Brimming with sugary treats, pastries and bags of crisps, the new figures, released by Leeds University in partnership with butter alternative brand Flora, found that parents are shunning healthy lunches in favour of diet disaster foods.
Few of the lunch boxes looked at contained the minimum standards for energy, protein, vitamin A, iron or zinc. Less than 20 per cent of the packed meals met energy needs, meaning children were at risk of an afternoon slump later in their school day.
Some of the unhealthiest boxes included one that was made up of pastry, a packet of cheese flavoured crisps Wotsits, a chocolate bar and a blackcurrant squash. Another included a chocolate roll, a packet of potato crisps Hula Hoops and blackcurrant squash.
While results are slightly better than they were 10 years ago, the soaring sugar content is still a big concern. The team calculated that 52 per cent of lunchboxes contained too many sweets and 60 per cent had too many unhealthy savoury choices.

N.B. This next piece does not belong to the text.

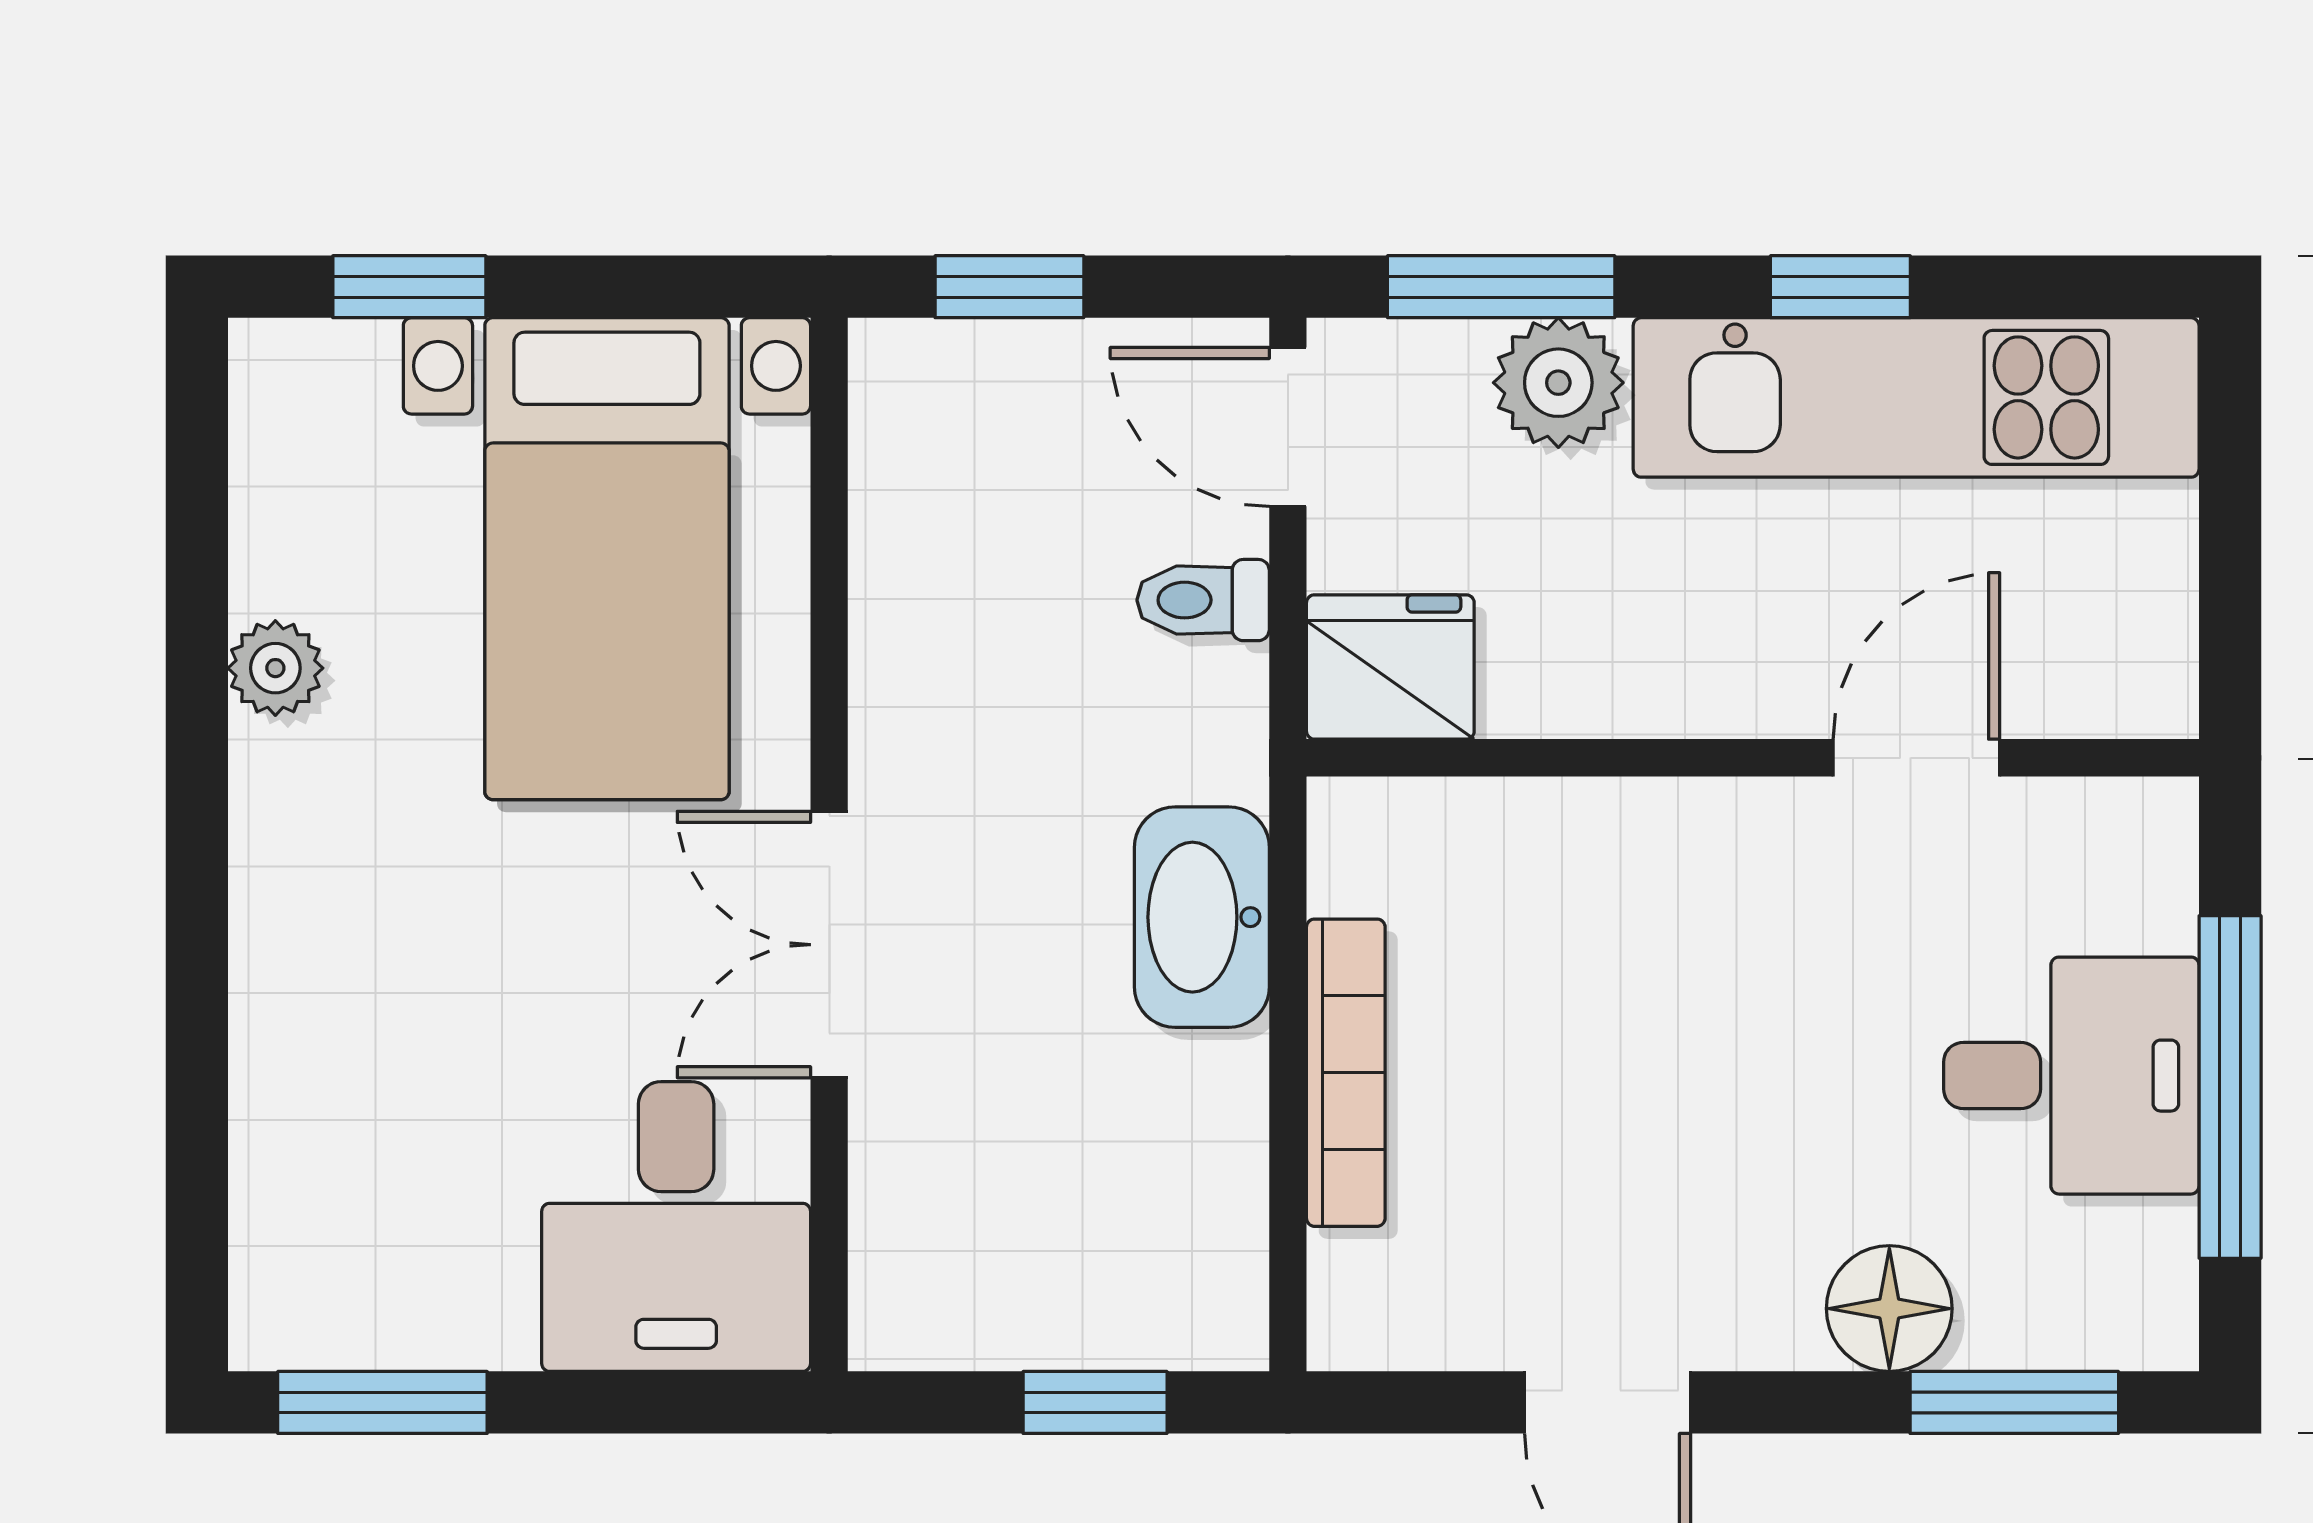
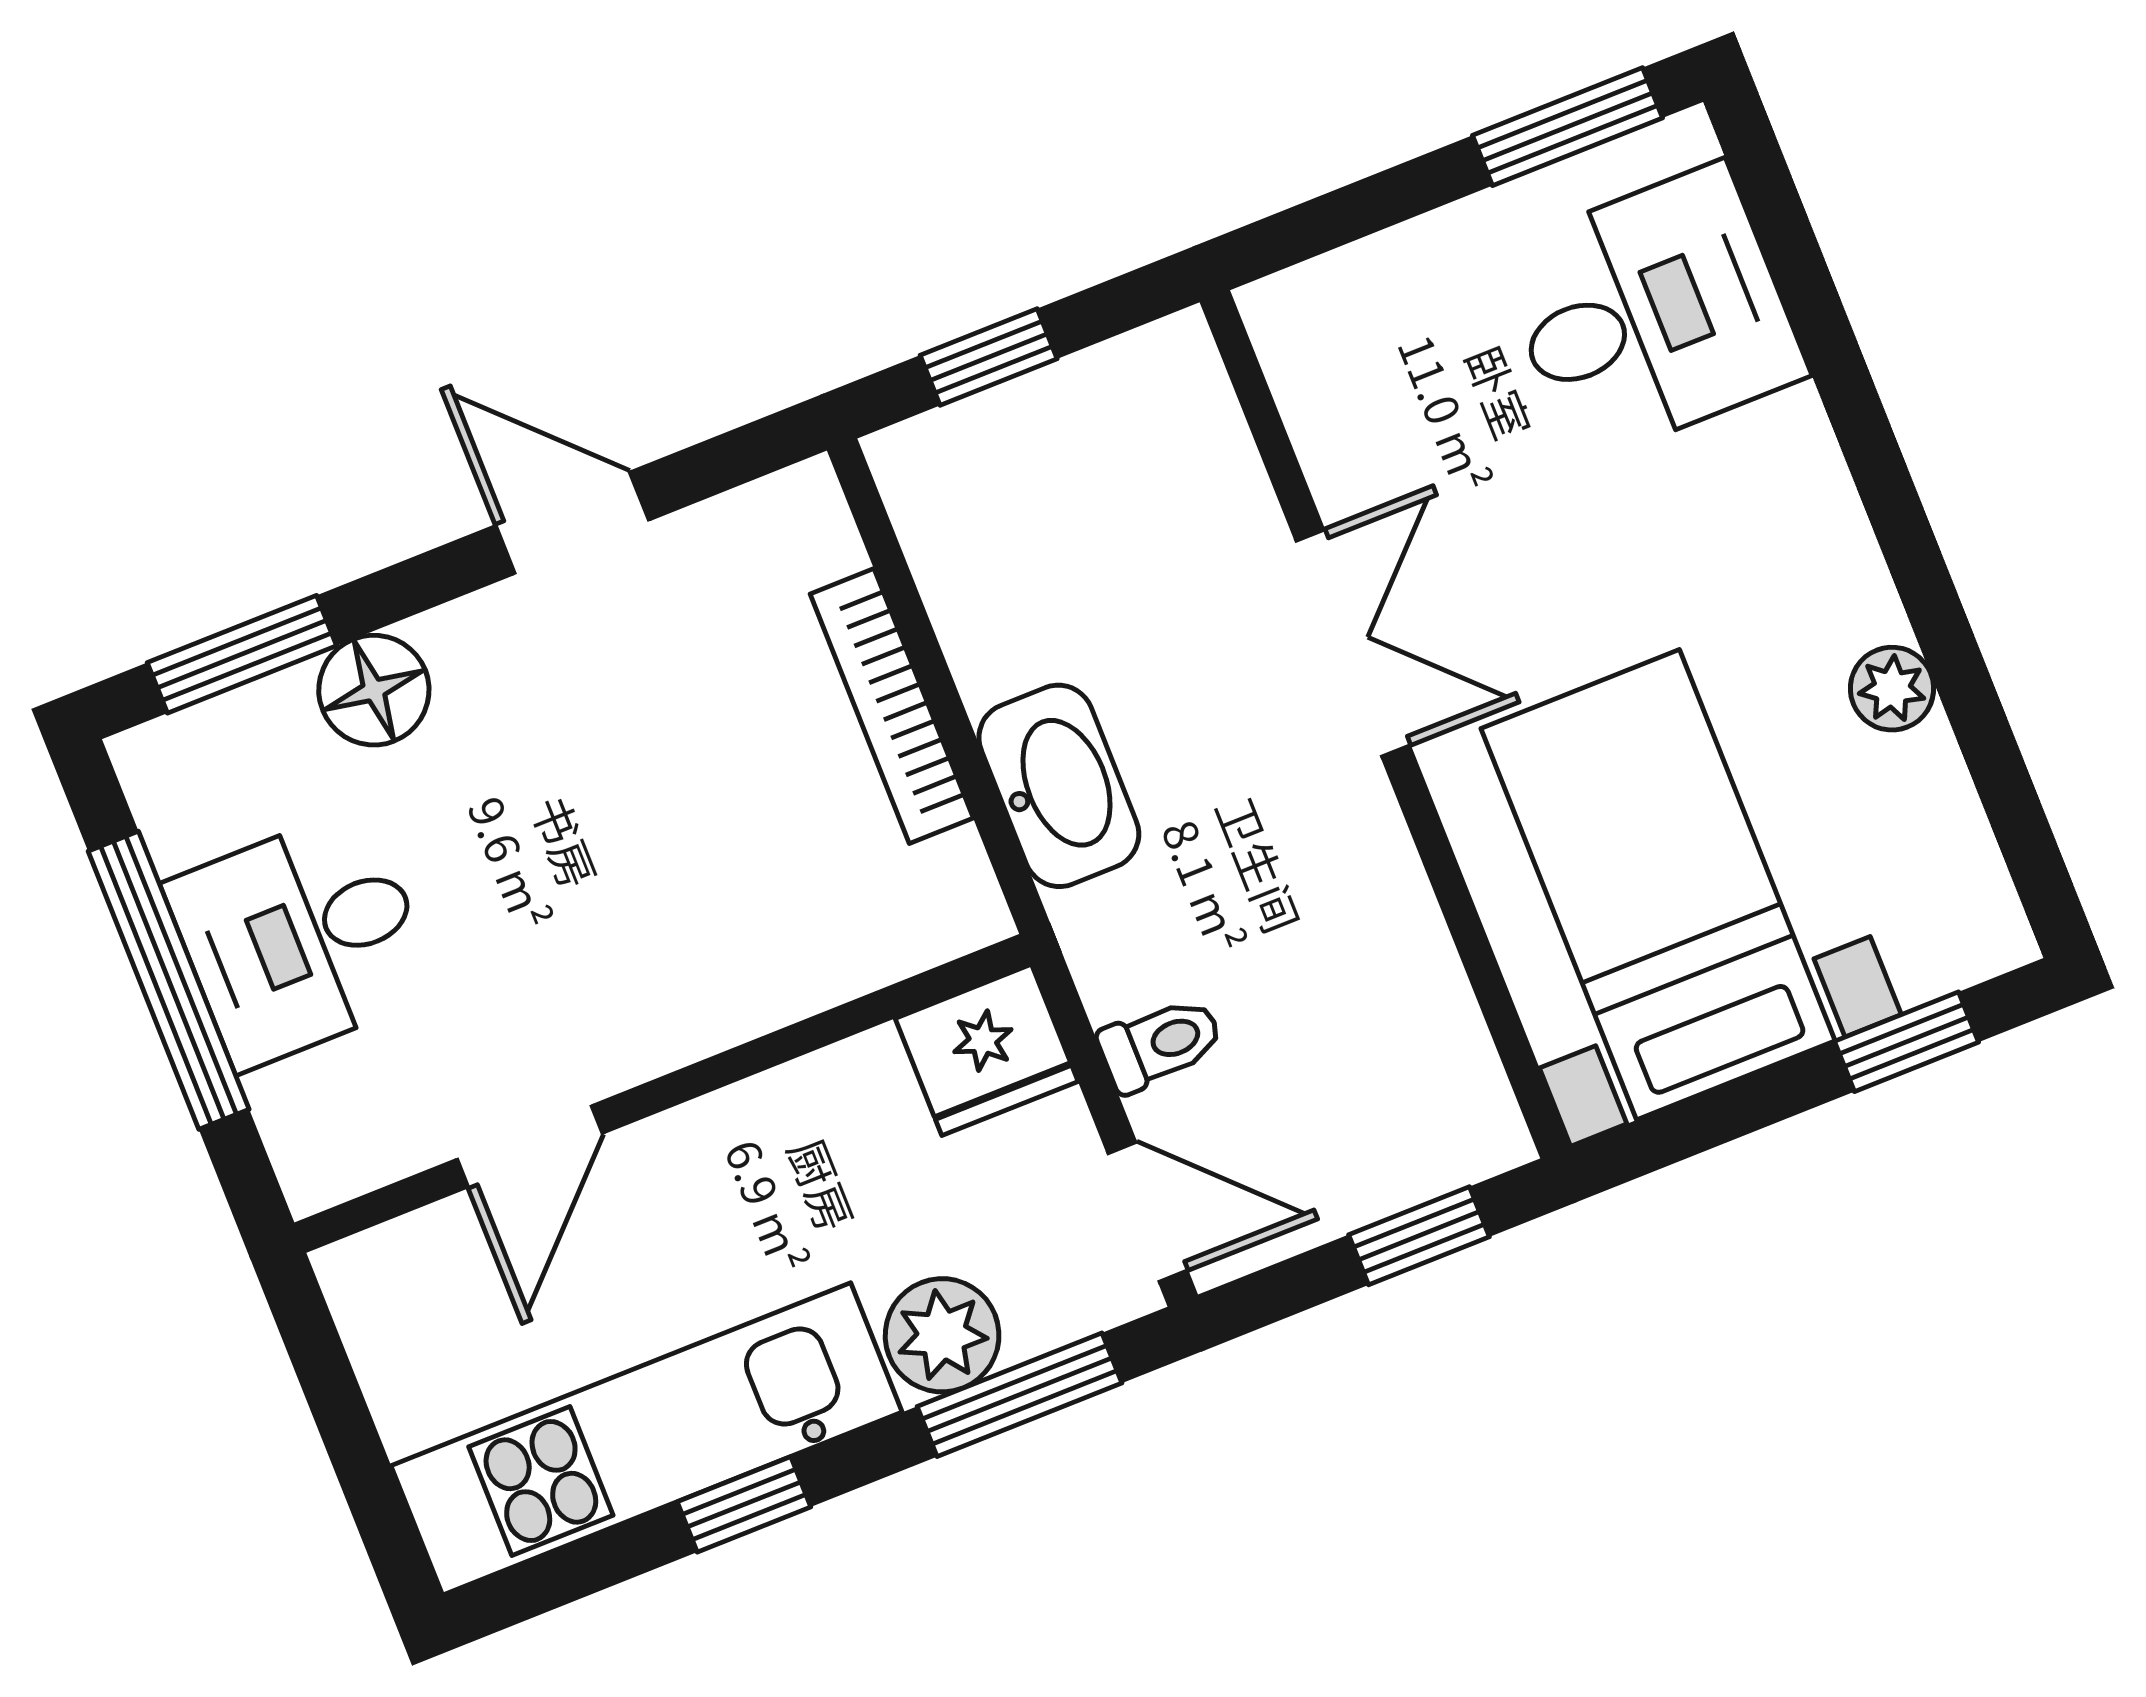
desk: (676, 1227) -> (1651, 313), moved, turned 90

Only 17 per cent of the lunches had vegetables in them, while a whopping 83 per cent had sandwiches, with white bread by far the most popular choice.
“I hope the results of the study are an eye-opener, highlighting that more stringent policies need to be introduced if we want to see real change in the nutritional value of children’s packed lunches,” said lead researcher, Dr Charlotte Evans, a Nutritional Epidemiologist.
She warns the British government and schools need to take action on the war on junk food.
“New policies for schools, food manufacturers and retailers are needed, which will require strong support from government and stakeholders if progress is to be made,” she urged.